I’m not sure I buy into the concept of “high water mark.” I do think restoration architects usually choose a date to restore to and then spend their efforts trying to get “most” of the course back to that date. In fact most “dates” present themselves without much debate. Whether due to information or circumstance, one day usually stands out from all others and selecting this date as a high water mark may make perfect sense.

But what if there are many dates to choose from? For example what was the high water mark at Merion for example? The 1930 US Open with Bobby Jones win? Ben Hogan? The Last US Open won by Davis Graham? Merion is the best example where one significant date seems too narrow-minded. While 1930 was a great date for golf, I struggle with that being “the” date for the course when you consider the work of the superintendent Joe Valentine and where the course evolved to during his tenure. To ignore that seems to myopic to me. Merion choose 1930, which was a logical date I guess, but I personally found there are a couple of holes where I wish they never went back to 1930 when they did the recent renovation.

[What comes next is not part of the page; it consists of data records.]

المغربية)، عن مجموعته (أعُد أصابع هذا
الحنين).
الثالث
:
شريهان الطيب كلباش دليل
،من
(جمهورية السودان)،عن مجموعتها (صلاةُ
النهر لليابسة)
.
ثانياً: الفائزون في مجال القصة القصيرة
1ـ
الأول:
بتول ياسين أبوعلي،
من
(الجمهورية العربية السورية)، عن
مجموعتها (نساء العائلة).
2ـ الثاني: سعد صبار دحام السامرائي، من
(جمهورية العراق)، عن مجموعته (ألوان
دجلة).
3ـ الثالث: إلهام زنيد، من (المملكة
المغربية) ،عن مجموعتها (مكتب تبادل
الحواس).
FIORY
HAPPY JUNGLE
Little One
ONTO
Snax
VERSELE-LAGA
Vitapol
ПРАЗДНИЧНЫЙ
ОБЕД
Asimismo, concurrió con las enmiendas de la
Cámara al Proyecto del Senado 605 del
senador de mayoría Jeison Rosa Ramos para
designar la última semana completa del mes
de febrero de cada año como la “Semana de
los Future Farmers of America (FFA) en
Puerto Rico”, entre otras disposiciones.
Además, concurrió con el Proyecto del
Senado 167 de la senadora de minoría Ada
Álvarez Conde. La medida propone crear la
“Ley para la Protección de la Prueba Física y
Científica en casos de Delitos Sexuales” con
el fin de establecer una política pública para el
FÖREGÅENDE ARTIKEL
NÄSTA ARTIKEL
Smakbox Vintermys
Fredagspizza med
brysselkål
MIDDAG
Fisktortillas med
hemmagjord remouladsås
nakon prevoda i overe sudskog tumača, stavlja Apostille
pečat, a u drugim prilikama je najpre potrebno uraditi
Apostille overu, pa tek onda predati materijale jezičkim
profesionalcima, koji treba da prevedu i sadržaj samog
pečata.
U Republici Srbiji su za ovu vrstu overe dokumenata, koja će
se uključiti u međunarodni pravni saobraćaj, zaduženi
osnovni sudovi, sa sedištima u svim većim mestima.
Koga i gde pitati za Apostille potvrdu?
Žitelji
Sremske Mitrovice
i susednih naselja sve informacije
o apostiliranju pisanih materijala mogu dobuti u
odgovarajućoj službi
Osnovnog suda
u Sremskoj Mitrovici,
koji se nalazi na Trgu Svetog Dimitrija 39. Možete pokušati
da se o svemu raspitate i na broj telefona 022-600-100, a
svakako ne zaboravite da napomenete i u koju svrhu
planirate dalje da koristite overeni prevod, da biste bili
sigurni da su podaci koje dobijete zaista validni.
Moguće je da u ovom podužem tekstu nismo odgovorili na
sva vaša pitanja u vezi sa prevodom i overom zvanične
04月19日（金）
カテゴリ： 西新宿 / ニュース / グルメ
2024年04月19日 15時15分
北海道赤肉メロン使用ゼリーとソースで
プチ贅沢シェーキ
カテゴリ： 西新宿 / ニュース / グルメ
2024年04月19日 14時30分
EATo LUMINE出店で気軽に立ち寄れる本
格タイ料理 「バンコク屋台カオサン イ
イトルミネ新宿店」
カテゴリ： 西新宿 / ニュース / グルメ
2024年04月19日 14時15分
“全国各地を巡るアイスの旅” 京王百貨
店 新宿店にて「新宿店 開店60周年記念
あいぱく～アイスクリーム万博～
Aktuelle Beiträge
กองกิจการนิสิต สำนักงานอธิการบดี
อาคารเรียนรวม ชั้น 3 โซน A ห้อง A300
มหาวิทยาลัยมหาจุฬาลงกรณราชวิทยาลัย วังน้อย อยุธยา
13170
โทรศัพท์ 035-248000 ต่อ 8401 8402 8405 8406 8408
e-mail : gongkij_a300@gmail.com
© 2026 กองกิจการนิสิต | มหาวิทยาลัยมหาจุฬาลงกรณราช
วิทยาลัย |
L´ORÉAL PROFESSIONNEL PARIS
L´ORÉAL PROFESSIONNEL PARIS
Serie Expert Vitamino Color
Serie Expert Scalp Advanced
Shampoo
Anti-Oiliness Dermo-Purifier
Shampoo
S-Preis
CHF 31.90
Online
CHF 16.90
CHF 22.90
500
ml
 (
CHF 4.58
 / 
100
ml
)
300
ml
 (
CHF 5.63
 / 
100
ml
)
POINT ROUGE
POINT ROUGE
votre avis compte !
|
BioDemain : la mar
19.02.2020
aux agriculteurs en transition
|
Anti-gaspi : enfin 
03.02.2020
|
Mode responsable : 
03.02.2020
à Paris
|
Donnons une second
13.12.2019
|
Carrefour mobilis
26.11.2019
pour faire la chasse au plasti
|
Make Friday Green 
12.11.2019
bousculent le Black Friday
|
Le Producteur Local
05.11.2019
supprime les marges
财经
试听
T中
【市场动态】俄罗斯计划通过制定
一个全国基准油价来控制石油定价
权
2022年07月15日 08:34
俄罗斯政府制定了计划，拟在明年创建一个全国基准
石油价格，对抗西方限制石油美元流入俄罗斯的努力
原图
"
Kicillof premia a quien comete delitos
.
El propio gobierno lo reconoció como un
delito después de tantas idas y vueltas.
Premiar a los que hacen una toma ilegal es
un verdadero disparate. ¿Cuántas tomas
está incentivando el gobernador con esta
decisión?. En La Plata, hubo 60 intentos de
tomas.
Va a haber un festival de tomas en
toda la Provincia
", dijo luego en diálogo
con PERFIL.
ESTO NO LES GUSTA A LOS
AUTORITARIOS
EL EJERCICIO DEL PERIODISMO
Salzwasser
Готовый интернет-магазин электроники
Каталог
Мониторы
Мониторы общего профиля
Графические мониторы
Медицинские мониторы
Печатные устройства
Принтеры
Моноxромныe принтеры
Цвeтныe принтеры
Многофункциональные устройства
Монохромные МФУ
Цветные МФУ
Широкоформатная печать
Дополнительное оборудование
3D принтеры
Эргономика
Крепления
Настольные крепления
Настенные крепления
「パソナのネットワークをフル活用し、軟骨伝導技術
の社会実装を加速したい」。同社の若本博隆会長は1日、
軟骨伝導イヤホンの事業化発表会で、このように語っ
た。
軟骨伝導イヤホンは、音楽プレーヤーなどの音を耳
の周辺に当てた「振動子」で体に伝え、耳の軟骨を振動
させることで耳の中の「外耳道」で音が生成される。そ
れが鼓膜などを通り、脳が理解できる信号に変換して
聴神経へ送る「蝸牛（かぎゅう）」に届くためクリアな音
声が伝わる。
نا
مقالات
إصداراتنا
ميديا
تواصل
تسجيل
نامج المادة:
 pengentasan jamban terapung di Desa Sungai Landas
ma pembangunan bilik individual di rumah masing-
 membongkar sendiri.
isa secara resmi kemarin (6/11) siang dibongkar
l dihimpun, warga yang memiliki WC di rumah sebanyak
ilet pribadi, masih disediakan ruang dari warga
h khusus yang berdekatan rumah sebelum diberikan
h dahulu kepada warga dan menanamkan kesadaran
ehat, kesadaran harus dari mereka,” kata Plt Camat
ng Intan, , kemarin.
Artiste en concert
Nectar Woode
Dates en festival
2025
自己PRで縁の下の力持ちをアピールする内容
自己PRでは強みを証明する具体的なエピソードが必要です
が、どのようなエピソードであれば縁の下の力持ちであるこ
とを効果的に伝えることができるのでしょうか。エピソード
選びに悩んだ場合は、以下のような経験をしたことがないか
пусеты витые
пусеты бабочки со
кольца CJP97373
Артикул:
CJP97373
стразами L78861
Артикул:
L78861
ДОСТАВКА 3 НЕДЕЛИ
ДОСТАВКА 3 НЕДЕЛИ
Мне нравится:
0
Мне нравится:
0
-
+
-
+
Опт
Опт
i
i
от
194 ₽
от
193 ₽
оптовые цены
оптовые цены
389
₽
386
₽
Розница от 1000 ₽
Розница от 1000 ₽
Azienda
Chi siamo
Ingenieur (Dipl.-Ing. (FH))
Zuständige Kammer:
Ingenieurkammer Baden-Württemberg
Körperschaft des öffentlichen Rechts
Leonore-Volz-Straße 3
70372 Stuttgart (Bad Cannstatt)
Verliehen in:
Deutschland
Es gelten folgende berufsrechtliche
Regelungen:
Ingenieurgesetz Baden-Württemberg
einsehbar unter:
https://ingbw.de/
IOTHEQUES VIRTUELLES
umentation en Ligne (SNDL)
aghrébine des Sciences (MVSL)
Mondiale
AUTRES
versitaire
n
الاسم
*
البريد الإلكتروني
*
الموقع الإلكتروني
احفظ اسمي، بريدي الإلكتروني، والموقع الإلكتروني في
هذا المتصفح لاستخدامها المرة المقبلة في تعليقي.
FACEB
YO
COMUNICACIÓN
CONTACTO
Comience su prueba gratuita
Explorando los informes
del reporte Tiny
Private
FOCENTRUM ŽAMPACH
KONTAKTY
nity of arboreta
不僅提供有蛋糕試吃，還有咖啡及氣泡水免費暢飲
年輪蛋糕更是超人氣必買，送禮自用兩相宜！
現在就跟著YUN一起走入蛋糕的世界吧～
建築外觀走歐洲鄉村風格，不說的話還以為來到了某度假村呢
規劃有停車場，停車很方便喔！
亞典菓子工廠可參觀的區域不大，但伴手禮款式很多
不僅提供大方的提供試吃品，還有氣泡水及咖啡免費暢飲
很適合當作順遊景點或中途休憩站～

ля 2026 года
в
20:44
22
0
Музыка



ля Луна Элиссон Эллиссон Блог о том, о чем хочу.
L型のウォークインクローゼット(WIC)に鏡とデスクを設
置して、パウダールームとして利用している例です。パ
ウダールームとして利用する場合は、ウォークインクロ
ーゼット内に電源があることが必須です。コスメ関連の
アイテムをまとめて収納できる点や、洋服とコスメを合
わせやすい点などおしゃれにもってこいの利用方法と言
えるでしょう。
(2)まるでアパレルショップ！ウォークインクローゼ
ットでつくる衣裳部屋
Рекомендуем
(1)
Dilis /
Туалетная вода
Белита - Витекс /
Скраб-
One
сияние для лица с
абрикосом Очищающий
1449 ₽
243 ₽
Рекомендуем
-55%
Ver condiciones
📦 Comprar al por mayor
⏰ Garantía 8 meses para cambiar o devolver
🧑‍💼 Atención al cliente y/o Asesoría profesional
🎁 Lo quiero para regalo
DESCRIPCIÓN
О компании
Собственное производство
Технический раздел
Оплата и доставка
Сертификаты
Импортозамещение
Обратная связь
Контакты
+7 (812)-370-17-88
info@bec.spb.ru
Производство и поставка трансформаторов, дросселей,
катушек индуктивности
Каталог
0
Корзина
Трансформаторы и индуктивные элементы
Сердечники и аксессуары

Pat asks the question of who should decide. My answer is an architect or golf writer who is heavily involved in preservation and history of golf course architecture. They need someone who will place the history of the course and the importance of the architecture in its proper perspective. I think a club has to seek outside opinion and see if they all agree. They may need to do nothing until they are truly sure that they have made the correct decision.

Choosing one date is not always appropriate. Most clubs have many significant dates and many photographs that span a series of years. The information provides a series of snapshots to the evolution of the course. While one logical date may tie in with a significant moment at the club, there is also a chance that the architecture of the club was far superior before or after this date. The last Canadian Open at St. George’s brought significant changes and I would argue this was also the architectural “low” water mark for that club, but someone else may choose that date because of the historical significance. Choosing one date brings a danger. Seminole would be an example where going back to “Ross” would be an immediate reaction and yet the 18th green relocated by Dick Wilson is a standout thatmakes the hole great.

This is not a simple question, and truth be told, this can only be answered on a case by case basis. While I don't disagree with the notion of a high water mark, I don't agree with the concept of a high water mark for all courses.